→ **Prompt**:
Your reply must consist of the data below, reproduced character for character.
══════════
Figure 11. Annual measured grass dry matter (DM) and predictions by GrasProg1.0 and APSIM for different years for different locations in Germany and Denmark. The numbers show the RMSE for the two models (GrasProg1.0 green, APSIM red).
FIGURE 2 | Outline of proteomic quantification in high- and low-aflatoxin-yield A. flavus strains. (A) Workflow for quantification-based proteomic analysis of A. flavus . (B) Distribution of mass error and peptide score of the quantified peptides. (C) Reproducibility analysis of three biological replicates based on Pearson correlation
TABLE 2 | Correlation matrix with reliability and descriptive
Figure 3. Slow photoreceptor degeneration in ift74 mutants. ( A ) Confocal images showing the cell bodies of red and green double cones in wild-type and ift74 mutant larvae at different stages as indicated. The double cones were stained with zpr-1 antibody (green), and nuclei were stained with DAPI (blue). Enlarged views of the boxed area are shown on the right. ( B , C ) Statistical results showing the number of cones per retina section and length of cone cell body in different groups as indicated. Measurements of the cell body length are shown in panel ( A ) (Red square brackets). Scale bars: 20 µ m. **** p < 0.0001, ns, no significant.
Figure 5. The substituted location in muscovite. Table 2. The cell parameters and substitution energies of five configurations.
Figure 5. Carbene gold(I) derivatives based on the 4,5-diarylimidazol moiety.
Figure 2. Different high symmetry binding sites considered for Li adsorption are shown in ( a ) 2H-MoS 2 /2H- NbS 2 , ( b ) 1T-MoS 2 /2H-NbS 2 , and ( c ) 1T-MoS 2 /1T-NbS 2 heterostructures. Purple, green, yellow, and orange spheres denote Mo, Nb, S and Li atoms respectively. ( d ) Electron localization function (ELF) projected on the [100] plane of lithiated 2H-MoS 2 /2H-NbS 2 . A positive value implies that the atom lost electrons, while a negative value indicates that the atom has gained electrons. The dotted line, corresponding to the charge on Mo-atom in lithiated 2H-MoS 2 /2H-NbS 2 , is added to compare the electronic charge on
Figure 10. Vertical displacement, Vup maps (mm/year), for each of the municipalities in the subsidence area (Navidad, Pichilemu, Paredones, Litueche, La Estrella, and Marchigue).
══════════
→ **Solution to this task**:
Figure 11. Annual measured grass dry matter (DM) and predictions by GrasProg1.0 and APSIM for different years for different locations in Germany and Denmark. The numbers show the RMSE for the two models (GrasProg1.0 green, APSIM red).
FIGURE 2 | Outline of proteomic quantification in high- and low-aflatoxin-yield A. flavus strains. (A) Workflow for quantification-based proteomic analysis of A. flavus . (B) Distribution of mass error and peptide score of the quantified peptides. (C) Reproducibility analysis of three biological replicates based on Pearson correlation
TABLE 2 | Correlation matrix with reliability and descriptive
Figure 3. Slow photoreceptor degeneration in ift74 mutants. ( A ) Confocal images showing the cell bodies of red and green double cones in wild-type and ift74 mutant larvae at different stages as indicated. The double cones were stained with zpr-1 antibody (green), and nuclei were stained with DAPI (blue). Enlarged views of the boxed area are shown on the right. ( B , C ) Statistical results showing the number of cones per retina section and length of cone cell body in different groups as indicated. Measurements of the cell body length are shown in panel ( A ) (Red square brackets). Scale bars: 20 µ m. **** p < 0.0001, ns, no significant.
Figure 5. The substituted location in muscovite. Table 2. The cell parameters and substitution energies of five configurations.
Figure 5. Carbene gold(I) derivatives based on the 4,5-diarylimidazol moiety.
Figure 2. Different high symmetry binding sites considered for Li adsorption are shown in ( a ) 2H-MoS 2 /2H- NbS 2 , ( b ) 1T-MoS 2 /2H-NbS 2 , and ( c ) 1T-MoS 2 /1T-NbS 2 heterostructures. Purple, green, yellow, and orange spheres denote Mo, Nb, S and Li atoms respectively. ( d ) Electron localization function (ELF) projected on the [100] plane of lithiated 2H-MoS 2 /2H-NbS 2 . A positive value implies that the atom lost electrons, while a negative value indicates that the atom has gained electrons. The dotted line, corresponding to the charge on Mo-atom in lithiated 2H-MoS 2 /2H-NbS 2 , is added to compare the electronic charge on
Figure 10. Vertical displacement, Vup maps (mm/year), for each of the municipalities in the subsidence area (Navidad, Pichilemu, Paredones, Litueche, La Estrella, and Marchigue).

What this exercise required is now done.